### WORKING DATA

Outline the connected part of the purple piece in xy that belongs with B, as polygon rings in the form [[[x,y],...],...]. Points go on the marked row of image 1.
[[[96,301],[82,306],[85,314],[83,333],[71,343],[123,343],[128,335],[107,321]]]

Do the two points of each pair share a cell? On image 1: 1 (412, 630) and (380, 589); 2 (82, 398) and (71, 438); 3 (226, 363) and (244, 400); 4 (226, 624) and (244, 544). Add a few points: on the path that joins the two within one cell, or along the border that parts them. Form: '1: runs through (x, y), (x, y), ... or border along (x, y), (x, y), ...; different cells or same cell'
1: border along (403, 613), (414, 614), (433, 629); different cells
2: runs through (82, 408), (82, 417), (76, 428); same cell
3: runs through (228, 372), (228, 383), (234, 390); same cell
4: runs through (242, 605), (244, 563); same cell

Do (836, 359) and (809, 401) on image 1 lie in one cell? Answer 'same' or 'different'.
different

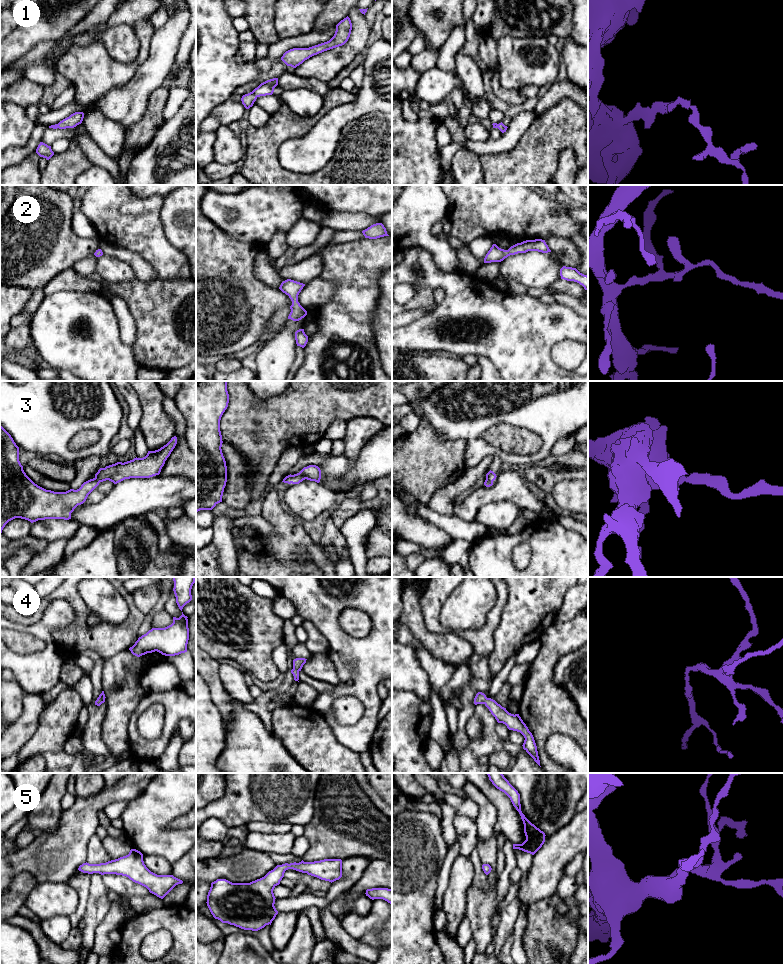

### YOUR OBJECTIVE
Leaving the pictures out, set down all of the data again exactly.

### SOLVED PROBLEM
Outline the connected part of the purple piece in xy that belongs with B, as polygon rings in the form [[[x,y],...],...]. Points go on the marked row of image 1.
[[[96,301],[82,306],[85,314],[83,333],[71,343],[123,343],[128,335],[107,321]]]

Do the two points of each pair share a cell? On image 1: 1 (412, 630) and (380, 589); 2 (82, 398) and (71, 438); 3 (226, 363) and (244, 400); 4 (226, 624) and (244, 544). Add a few points: on the path that joins the two within one cell, or along the border that parts them. Form: '1: runs through (x, y), (x, y), ... or border along (x, y), (x, y), ...; different cells or same cell'
1: border along (403, 613), (414, 614), (433, 629); different cells
2: runs through (82, 408), (82, 417), (76, 428); same cell
3: runs through (228, 372), (228, 383), (234, 390); same cell
4: runs through (242, 605), (244, 563); same cell

Do (836, 359) and (809, 401) on image 1 lie in one cell? Answer 'same' or 'different'.
different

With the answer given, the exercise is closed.